Otherwise, how could he put so much faith in the
simple African peasant he calls “Atingah”?
The critical question to ask is: Is Ayittey being a
romantic by placing so much faith in the African
peasant and the simple things that so far have
provided “low level” efficiencies to the economies
of Africa? The notion may sound simplistic to some.
But given that the technological and scientific
marvels of the West had their primitive beginnings,
I will give this approach a strong support. The
experiments have been done. The need now is to
provide the right environment to nurture the
confidence that will make the feats possible. And
this is what effective leadership can do.
As Ayittey’s long held view of solution for the
African problem suggests, salvation “does not lie…in
the crisis-laden modern sector.” It rides on the
“backs of the Atingas (peasants) in Africa.”
Instead of investing in the Atingas, who support the
bulk of the economy in Africa, Ayittey says African
leaders have forgotten them in the shuffle for
development and that the low class Atingas
(peasants) never featured in the grandiose
developmental schemes of post colonial Africa.
For Ayittey, it is possible to turn Africa around.
This means empowering the peasants and freeing them
to pursue the various enterprises they are already
good at. Africa needs “a completely new approach”

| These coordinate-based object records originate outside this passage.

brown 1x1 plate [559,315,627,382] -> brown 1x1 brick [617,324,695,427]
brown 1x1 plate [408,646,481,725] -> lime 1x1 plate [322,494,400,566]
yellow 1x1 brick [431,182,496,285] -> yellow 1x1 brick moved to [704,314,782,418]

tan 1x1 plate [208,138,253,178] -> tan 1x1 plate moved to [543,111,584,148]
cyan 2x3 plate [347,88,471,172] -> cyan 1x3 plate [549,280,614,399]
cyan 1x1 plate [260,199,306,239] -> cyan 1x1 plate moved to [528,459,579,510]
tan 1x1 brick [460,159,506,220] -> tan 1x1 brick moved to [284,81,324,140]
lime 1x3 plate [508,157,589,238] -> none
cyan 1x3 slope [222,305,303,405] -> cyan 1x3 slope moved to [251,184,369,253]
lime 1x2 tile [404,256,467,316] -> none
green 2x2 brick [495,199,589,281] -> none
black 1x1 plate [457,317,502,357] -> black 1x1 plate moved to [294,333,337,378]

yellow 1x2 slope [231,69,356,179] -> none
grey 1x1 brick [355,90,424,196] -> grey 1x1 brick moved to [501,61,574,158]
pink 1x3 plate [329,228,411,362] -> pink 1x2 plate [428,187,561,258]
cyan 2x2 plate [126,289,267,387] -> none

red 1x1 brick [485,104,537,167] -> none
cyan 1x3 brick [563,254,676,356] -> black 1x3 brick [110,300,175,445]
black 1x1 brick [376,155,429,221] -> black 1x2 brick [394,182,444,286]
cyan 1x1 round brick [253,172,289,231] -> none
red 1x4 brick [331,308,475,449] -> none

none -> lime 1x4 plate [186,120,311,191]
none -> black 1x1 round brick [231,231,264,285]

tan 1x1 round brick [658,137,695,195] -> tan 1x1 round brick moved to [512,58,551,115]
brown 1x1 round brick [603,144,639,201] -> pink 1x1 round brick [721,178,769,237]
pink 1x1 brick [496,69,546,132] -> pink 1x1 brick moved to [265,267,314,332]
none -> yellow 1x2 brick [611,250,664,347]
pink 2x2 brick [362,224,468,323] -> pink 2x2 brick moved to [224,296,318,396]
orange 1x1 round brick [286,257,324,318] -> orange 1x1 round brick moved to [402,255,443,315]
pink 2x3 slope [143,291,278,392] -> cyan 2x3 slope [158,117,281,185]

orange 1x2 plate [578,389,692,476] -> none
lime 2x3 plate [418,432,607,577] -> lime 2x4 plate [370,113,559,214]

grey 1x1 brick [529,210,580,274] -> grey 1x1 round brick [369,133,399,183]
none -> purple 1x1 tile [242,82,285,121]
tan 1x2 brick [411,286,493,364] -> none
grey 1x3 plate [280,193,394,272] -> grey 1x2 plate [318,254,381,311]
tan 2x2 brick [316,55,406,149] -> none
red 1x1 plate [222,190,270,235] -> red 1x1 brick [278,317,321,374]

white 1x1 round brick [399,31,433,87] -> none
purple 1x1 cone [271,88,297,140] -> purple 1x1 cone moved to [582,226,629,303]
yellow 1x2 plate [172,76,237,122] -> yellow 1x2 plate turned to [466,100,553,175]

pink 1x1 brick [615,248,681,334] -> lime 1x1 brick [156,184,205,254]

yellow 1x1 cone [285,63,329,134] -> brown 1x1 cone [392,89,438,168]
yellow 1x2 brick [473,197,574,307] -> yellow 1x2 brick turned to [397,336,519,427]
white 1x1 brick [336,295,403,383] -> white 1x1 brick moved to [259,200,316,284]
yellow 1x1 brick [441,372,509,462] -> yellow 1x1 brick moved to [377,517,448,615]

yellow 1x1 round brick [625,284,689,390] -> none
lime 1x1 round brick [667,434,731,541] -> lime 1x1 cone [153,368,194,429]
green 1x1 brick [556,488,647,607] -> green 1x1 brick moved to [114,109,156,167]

and an absolute paradigm shift for this to happen,
according to Ayittey.
Ayittey describes the attempts so far as mostly
disingenuous. And he blames this on the elite, whom
he calls “the vampire parasitic elite minority
group.” No wonder the majority of his critics, are
found in this group.
Africa Unchained is Ayittey’s third book. It is
published by Palgrave Macmillan. It was released
about a month ago and already has caught the
attention of the book world with favorable reviews
from the likes of The Wall Street Journal and The
New York Times.
For anyone in academe, government or a seeker of
solution for Africa’s seemingly intractable
problems, Africa Unchained is the book to read.